Six épisodes de 45 minutes. Vous aimez les télé-séries, en voici une éternelle. Vue dans des dizaines de pays. En Suède, la moitié de la population était rivée à leurs écrans pour observer Liv Ullmann et Erland Josephson dans la tourmente d’un mariage complexe. Tourné d’une simplicité désarmante, une leçon pour les actrices et acteurs, une leçon aussi pour la mise en scène. Comment dire tout, avec peu. Bergman écrase The Affair avec sa lourde caméra 16mm. Il écrase tout et jète les bases de la dépendance à la série. Pour les plus paresseux, il existe aussi la version cinéma de trois heures.

4- MONIKA

 

Le plus vieux film de cette liste. 1953, douzième film de Bergman. Celui qui aura retenu l’attention des critiques des Cahiers du Cinéma, fasciné ces futurs metteurs en scène qui seront ceux de la Nouvelle Vague française. Des scènes de nudité qui amèneront aussi un jeune Woody Allen à découvrir le cinéma suédois. Harriet Andersson dans toute sa splendeur.

 


Antoine Doinel et son ami devant une affichette de Monika, dans Les 400 coups de François Truffaut.

5- À TRAVERS LE MIROIR

On revient à la trilogie du silence. Premier film de Bergman tourné sur Fårö. La folie qui s’installe tranquillement dans l’oeuvre du magicien du nord. Dieu, ou son absence, sous les traits d’une araignée. Troublant. Prélude à L’heure du loup.

6- PERSONA

Mon préféré. Le plus analysé, le plus étudié, décortiqué, décodé, démystifié. Film aux apparences complexes, à plusieurs niveaux. Mais absolument envoûtant même en sa première couche. Une première collaboration avec Liv Ullmann, le début d’une histoire d’amour. Liv muette, Bibi toute en monologue. Les effets de miroir, la sensualité. Aussi, une métaphore sur la création cinématographique. Persona c’est Fight Club en Suède, en 1966, avec deux actrices.

7- UNE PASSION

Vous n’étiez pas à ma projection commentée la semaine dernière? Tant pis pour vous.

8- CRIS ET CHUCHOTEMENTS

 

Le premier Bergman que j’ai vu. Un grand coup dans le ventre, mais peut-être vaut mieux être préparé. Vous pouvez relire la fin de ce billet pour plus d’inspiration.

9- FANNY ET ALEXANDRE

Pas besoin de vous convaincre de voir ce grand classique. Mais si vous avez à choisir entre la version de trois heures ou celle cinq heures…

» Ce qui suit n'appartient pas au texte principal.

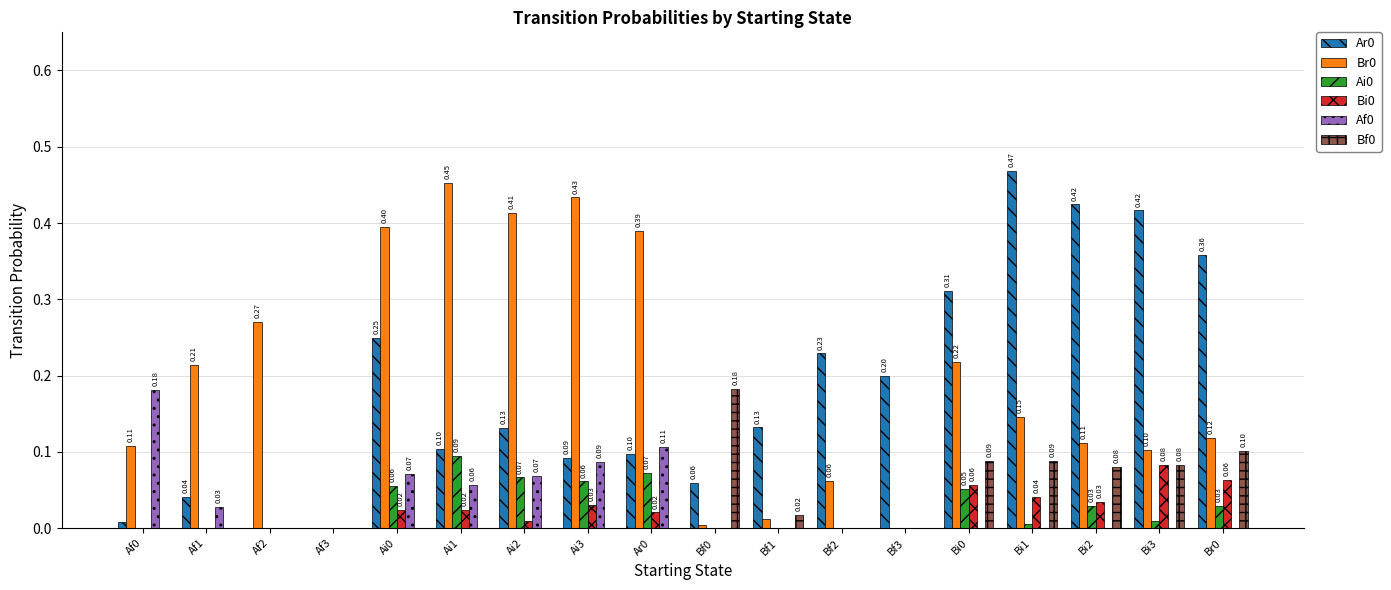

Is the value of Bi0 at Bf3 greater than the value of Ar0 at Bi3?

No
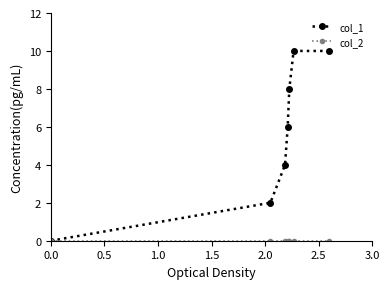

True or false: col_1 has more than 1 points higher than both neighbors.

False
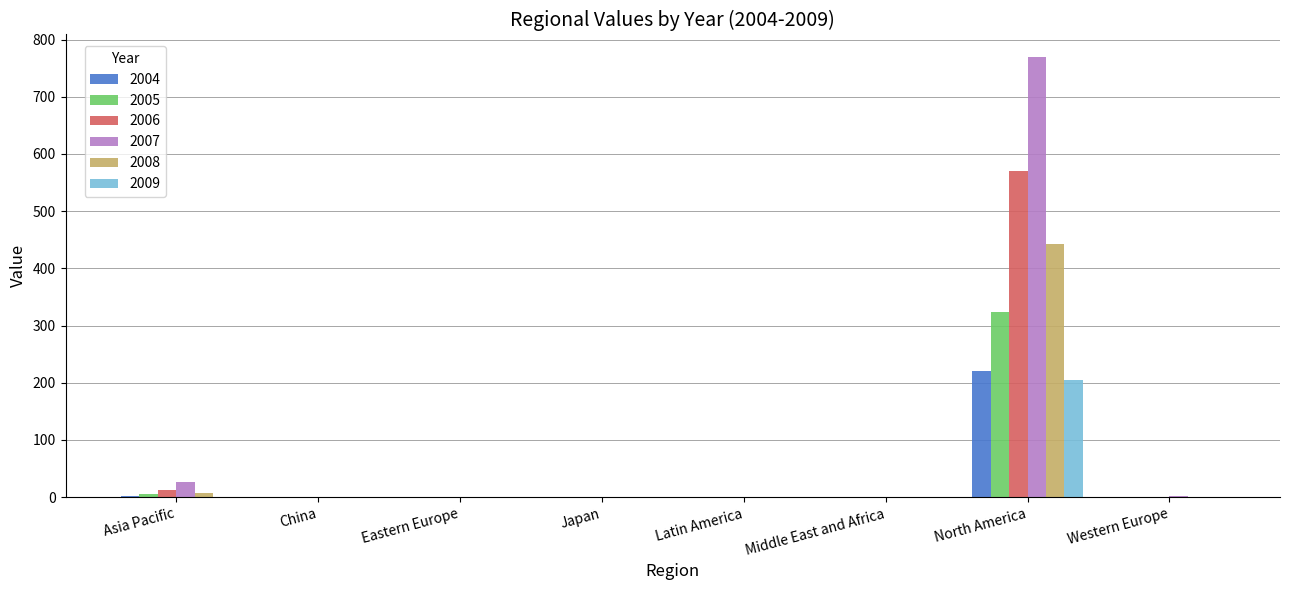

Which category has the highest value in the 2006 series?

North America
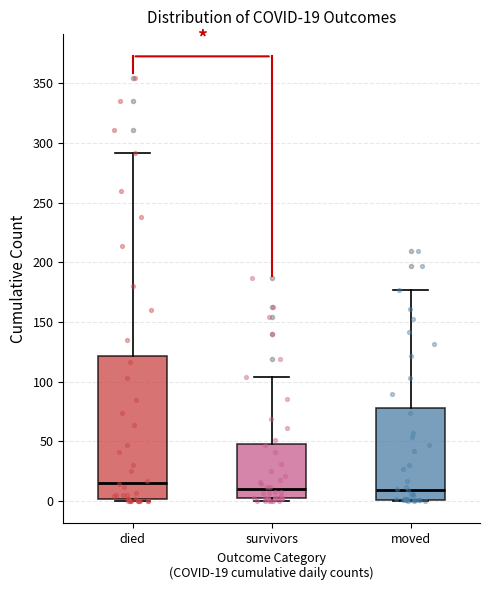

Comparing the boxes themselves (not the whiskers), which one is the tallest?

died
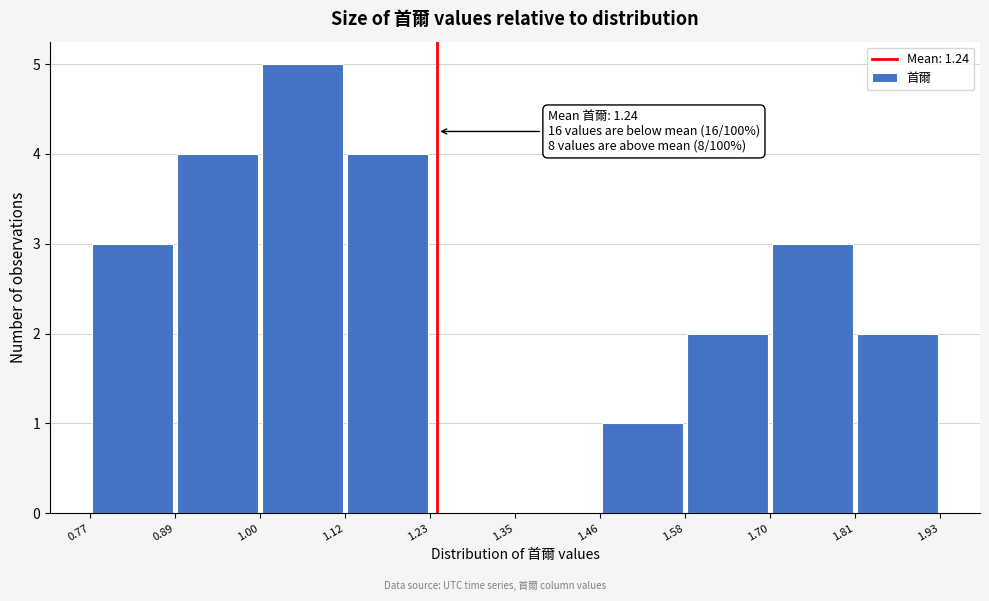

Which range on the x-axis has the tallest bar?

1.00 to 1.12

Bergman: «Oubliez la version de trois heure ! Je la trouve épouvantable ! Mais c’était la seule possibilité de faire Fanny et Alexandre… la seule… Le vrai Fanny et Alexandre dure plus de cinq heures, cinq heures et demie. Ce n’est pas fait pour être vu une heure une semaine et puis une autre heure et ainsi de suite. On doit voir le film en une fois avec une interruption pour le déjeuner ou le dîner. Et bien sûr sans les cartons de la série TV.»
 Conversation avec Bergman de Olivier Assayas et Stig Björkman (1990)

Bergman, en 1982, devait accrocher sa caméra avec ce chef-d’oeuvre, mais vingt ans plus tard…

10- SARABAND

Vingt ans plus tard il nous présentait son chant du cygne. Un retour sur Scènes de la vie conjugale, le retour de Liv et Erland sous les yeux et la main de Bergman. Un film qui ne nous présente peut-être pas un vieux Ingmar en paix, mais certainement au sommet de son art. Majestueux.

La plupart des films d’Ingmar Bergman font moins d’une heure et demie. Ces films sont tous disponibles en dvd ou blu-ray chez Criterion – qui est la meilleure façon de voir ces films aujourd’hui – à l’exception de Saraband et Une passion qui sont disponibles en dvd mais dans des versions un peu moins jolies, moins fidèles.